The sound, however, is a slam dunk. The music is action-packed and dramatic and, while not exactly memorable, it inspired me to great acts of heroic violence on more than one occasion. The Decepticon themes are especially great; sinister cold electronica tracks perfectly highlight not only Megatrons thirst for power, but also the brutally psychotic nature of his underlings. The voice over, when it occurs, is surprisingly good. While the dialogue is of laughably rock-bottom quality, the voice work itself is done with a good deal of personality. Nobody is simply phoning in their lines. Its unfortunate that dialogue is accompanied by incredibly tiny character portraits and, while I understand that animating each and every interaction is probably impossible, some comic book-inspired artwork to go along with the voice work would have been great. As it is, the lackluster visuals alongside the great voice work make the game feel as if its still in development.
At least the DS makes that cool transforming sound when you open and shut the lid - thats something!
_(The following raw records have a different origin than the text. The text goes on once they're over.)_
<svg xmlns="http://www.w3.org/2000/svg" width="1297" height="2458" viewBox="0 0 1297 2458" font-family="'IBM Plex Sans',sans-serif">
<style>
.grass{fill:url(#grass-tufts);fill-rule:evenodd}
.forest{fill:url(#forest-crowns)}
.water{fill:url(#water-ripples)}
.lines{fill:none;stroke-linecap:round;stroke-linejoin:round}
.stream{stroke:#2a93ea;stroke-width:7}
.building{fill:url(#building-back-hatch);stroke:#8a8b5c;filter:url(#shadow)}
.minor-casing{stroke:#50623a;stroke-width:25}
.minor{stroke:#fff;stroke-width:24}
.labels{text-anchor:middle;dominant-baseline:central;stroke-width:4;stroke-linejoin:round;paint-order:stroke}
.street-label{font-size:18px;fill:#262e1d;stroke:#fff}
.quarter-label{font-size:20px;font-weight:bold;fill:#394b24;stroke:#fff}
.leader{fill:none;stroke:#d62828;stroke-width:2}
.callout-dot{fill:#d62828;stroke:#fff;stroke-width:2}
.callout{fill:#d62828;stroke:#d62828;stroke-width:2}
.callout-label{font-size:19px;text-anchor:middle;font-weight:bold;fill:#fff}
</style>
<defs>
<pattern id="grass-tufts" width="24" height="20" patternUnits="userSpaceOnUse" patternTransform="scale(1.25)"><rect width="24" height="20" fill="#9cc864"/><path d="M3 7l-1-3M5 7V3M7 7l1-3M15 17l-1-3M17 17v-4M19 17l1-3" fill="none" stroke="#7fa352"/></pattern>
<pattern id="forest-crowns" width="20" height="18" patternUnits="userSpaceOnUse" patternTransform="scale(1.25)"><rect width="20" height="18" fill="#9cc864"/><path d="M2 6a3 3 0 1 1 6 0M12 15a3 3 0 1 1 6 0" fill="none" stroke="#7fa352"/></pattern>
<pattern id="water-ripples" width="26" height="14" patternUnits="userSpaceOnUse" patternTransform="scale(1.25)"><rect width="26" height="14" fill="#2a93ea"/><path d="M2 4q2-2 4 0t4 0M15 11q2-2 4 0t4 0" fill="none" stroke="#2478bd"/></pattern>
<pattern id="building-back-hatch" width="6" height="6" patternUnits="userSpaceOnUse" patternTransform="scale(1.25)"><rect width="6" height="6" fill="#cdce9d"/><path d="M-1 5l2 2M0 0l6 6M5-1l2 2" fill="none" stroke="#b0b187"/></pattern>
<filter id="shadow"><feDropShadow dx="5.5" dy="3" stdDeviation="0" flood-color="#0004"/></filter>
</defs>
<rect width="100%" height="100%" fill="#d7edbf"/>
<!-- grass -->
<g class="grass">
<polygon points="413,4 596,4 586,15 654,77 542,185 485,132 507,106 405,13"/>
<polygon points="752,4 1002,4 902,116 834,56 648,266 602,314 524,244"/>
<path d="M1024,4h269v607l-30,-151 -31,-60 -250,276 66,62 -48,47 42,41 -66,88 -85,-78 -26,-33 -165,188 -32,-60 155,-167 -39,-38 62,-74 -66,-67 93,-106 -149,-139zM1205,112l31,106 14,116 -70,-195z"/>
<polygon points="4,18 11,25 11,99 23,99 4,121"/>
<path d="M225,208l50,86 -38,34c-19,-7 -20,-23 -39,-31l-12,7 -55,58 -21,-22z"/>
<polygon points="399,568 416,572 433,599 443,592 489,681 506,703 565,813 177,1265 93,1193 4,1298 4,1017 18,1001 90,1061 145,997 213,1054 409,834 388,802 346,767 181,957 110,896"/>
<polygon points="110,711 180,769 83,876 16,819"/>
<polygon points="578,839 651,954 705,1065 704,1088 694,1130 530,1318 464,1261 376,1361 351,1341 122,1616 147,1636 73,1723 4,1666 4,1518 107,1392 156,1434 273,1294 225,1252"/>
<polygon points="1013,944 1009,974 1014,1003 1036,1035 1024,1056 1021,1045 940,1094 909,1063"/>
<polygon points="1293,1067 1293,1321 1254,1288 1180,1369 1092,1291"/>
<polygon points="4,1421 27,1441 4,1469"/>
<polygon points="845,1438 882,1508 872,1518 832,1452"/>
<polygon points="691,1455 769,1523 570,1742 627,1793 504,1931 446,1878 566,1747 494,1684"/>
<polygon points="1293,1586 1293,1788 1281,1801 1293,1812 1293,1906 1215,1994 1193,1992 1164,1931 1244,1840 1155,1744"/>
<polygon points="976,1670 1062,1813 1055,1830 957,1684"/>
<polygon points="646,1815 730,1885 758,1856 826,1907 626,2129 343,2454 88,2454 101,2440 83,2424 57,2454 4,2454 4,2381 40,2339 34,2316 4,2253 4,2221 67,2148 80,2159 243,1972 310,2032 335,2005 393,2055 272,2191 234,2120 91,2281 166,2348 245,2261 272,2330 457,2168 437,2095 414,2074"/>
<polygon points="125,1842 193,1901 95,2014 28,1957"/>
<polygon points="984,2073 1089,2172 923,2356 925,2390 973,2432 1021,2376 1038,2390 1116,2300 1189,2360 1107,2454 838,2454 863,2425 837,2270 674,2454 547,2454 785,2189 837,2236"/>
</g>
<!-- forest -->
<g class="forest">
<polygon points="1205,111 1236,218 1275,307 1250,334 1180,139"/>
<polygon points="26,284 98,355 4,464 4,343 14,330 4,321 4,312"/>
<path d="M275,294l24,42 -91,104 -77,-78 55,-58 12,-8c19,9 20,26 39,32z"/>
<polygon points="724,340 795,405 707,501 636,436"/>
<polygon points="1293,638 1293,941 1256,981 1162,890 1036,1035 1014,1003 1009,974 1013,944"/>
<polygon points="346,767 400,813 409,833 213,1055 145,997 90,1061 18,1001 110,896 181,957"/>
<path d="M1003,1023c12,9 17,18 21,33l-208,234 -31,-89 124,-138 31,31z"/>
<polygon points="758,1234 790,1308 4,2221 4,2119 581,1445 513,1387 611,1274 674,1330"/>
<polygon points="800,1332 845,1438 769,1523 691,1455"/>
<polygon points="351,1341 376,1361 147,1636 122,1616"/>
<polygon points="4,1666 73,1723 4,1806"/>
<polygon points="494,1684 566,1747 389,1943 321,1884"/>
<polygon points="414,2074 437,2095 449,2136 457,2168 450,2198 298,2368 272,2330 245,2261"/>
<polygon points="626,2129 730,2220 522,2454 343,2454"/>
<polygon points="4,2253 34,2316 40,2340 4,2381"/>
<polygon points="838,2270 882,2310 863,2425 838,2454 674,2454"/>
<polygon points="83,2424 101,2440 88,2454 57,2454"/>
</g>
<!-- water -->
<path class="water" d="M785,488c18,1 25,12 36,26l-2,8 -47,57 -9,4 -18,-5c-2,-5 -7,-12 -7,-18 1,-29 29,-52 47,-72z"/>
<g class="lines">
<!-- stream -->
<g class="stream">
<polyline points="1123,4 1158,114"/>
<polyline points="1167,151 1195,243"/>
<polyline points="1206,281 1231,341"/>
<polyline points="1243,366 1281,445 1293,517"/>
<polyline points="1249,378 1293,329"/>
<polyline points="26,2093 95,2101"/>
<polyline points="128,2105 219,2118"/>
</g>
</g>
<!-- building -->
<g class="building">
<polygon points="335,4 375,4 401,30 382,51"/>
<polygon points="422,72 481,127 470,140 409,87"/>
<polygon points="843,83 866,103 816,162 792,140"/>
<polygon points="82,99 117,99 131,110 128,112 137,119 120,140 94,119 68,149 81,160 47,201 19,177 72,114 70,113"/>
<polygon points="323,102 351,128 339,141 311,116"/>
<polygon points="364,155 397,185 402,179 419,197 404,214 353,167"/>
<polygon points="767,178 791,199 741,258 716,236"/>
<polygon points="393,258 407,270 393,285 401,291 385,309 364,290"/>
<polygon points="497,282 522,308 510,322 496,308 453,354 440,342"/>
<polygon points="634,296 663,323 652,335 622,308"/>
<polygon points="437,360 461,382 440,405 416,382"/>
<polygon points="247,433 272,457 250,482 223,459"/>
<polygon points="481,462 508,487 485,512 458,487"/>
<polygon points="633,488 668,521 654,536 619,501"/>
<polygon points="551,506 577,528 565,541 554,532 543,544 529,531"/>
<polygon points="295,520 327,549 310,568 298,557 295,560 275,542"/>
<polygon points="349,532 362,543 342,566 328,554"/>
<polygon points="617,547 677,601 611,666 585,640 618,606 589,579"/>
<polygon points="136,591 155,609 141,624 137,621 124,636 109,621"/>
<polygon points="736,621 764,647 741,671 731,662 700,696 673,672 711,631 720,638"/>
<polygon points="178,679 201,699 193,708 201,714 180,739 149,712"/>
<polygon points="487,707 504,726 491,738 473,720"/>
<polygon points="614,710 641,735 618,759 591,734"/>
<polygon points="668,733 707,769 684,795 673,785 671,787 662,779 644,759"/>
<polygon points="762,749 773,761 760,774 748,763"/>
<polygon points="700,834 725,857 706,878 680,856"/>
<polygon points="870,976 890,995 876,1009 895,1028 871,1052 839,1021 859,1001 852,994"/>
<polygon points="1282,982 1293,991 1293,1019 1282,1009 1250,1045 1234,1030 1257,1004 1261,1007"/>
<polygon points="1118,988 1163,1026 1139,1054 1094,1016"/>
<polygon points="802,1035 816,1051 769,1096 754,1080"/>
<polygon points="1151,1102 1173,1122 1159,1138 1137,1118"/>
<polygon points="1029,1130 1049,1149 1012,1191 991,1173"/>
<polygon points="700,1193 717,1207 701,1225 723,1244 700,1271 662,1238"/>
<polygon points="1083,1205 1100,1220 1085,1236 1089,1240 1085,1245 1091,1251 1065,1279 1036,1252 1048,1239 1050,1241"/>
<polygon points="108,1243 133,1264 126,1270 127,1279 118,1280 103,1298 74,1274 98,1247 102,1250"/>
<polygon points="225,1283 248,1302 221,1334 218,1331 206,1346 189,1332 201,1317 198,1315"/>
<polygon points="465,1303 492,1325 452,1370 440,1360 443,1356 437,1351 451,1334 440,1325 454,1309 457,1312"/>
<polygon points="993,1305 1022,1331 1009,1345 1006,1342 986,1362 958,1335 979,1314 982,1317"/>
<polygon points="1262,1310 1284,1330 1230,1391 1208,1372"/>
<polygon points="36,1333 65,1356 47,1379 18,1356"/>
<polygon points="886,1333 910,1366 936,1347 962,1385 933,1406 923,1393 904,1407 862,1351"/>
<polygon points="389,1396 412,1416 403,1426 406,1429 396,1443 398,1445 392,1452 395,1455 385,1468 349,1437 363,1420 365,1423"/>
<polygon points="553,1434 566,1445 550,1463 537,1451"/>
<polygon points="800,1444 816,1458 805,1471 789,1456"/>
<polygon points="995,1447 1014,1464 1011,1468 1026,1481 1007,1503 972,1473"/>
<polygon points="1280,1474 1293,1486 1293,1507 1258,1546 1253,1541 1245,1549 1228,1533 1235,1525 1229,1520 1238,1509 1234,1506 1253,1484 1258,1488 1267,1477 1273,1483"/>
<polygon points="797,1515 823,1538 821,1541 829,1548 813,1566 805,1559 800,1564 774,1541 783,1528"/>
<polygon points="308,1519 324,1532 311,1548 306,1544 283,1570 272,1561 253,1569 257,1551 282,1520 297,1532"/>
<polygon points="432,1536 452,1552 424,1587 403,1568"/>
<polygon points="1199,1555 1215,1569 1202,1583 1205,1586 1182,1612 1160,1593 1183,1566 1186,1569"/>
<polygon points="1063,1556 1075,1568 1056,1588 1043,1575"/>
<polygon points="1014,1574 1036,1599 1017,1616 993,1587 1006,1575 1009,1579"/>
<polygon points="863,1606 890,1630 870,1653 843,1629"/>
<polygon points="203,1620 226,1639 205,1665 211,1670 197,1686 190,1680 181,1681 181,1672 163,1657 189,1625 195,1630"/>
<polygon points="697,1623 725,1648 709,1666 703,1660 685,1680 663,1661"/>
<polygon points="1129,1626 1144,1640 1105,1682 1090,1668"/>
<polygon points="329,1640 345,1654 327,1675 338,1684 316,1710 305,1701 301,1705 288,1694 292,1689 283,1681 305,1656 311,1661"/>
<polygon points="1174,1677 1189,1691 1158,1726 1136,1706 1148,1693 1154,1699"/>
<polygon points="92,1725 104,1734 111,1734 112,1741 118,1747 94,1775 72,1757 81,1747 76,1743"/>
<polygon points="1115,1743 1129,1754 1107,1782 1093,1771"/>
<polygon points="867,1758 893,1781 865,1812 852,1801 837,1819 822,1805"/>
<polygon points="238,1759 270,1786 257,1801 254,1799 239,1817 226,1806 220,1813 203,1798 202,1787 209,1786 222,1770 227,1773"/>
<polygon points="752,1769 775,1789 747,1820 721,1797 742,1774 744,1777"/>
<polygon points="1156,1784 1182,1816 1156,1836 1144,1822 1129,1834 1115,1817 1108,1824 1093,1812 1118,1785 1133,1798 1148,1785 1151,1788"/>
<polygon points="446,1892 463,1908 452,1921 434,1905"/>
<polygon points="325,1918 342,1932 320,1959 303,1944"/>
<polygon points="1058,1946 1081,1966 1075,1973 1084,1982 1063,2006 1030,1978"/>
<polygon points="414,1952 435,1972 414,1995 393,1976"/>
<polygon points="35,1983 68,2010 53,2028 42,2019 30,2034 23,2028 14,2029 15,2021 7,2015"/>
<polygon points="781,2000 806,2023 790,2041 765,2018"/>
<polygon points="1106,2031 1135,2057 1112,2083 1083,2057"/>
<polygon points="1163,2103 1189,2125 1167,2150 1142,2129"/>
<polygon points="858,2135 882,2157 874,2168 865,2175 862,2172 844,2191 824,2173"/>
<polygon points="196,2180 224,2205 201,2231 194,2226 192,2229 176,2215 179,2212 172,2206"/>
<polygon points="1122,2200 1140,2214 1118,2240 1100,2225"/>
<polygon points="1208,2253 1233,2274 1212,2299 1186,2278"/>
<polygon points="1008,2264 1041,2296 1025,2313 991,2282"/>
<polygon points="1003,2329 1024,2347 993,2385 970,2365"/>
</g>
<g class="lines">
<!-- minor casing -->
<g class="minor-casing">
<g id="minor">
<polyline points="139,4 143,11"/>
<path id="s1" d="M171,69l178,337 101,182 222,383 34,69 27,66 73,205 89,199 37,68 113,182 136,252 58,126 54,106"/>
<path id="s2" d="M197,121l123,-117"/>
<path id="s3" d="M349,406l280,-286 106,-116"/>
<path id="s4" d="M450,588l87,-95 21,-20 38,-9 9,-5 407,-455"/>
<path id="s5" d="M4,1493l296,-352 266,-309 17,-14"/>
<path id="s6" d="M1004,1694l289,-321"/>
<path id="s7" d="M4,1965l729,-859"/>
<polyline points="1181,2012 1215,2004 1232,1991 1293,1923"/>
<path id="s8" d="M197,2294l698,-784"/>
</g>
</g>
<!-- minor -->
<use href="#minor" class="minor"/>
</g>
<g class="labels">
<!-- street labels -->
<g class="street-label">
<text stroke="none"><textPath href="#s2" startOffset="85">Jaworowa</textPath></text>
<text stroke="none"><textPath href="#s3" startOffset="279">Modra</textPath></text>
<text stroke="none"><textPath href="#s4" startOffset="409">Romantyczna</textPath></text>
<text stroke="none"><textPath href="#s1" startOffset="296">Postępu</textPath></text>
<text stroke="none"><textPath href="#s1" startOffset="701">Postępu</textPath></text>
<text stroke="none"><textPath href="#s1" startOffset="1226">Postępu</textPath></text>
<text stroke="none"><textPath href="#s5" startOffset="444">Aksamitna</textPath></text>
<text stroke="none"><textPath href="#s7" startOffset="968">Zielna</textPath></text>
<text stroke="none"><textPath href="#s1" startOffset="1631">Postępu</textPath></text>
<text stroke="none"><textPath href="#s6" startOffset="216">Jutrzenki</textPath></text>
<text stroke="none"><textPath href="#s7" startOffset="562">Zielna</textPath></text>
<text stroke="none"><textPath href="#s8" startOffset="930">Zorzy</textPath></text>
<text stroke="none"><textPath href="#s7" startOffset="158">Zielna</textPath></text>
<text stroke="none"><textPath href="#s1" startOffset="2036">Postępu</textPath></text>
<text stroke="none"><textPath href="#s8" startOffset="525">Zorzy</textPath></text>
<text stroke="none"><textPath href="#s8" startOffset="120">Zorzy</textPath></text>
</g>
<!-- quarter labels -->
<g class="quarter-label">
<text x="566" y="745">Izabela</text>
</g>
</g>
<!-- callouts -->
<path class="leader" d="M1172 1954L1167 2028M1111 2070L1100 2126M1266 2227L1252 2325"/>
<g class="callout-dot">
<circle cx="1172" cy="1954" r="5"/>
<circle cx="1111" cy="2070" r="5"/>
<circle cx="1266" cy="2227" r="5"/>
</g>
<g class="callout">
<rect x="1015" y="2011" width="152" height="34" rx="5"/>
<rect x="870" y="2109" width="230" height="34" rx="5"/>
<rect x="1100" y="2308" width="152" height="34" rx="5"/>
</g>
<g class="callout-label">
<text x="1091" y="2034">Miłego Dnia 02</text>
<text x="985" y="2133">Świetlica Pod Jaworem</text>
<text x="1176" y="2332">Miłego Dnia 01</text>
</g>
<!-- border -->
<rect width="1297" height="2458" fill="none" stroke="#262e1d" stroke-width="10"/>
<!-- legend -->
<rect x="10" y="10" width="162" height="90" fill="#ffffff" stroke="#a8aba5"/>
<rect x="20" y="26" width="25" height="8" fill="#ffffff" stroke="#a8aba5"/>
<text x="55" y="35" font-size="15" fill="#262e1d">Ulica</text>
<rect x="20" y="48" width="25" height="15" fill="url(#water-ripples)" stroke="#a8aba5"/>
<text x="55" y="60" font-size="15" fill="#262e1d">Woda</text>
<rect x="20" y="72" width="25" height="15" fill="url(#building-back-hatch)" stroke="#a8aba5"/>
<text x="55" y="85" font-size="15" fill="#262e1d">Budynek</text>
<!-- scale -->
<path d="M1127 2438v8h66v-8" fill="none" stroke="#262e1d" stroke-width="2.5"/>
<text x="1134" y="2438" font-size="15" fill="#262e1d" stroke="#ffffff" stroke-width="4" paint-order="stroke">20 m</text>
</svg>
Now, there is the issue of how this game is being sold. One disk for the Autobots and one disk for the Decepticons means that if you want to experience both of the unique storyline perspectives concerning the battle to control Cybertron, youre going to have to buy TWO games in order to essentially play, well, ONE game. If you want to ignore all of the criticism Ive leveled at War for Cybertron, and choose only to hear the good things Ive said about the graphics and sound (which are admittedly good), then I recommend only investing in one disk, not both. I went into the experience assuming that the Decepticons would be cooler, but both sides are equally interesting in their own way. The Decepticons are admirable because its fun to lust after power, and the music is very foreboding and dark, but the Autobots are also fun to play because you get to see some character development with Optimus accepting his role as Prime, and the heroic side of the soundtrack is also enjoyable. So its not one hundred percent true that only owning one disk means owning half of the game; you can have a very complete experience by playing just one side. Not only is there a fairly lengthy campaign, theres bonus areas and characters to unlock, and each game even allows you to engage in a poorly executed ad-hoc battle with a buddy in which you both try to figure out how to effectively use the frustrating lock-on targeting system!